● **WHAT IS BEING ASKED**
Every record needs to come back as written, except for the pictures.

Circuit design text data
_____

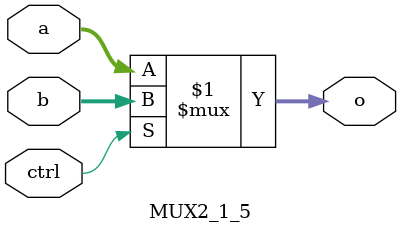
<source format=v>

module MUX2_1_5(
	input [4:0] a,
	input [4:0] b,
	input ctrl,
	output [4:0] o
	);

	assign o = ctrl ? b : a;

endmodule

</source>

_____

● **COMPLETED TASK**
<source format=v>

module MUX2_1_5(
	input [4:0] a,
	input [4:0] b,
	input ctrl,
	output [4:0] o
	);

	assign o = ctrl ? b : a;

endmodule

</source>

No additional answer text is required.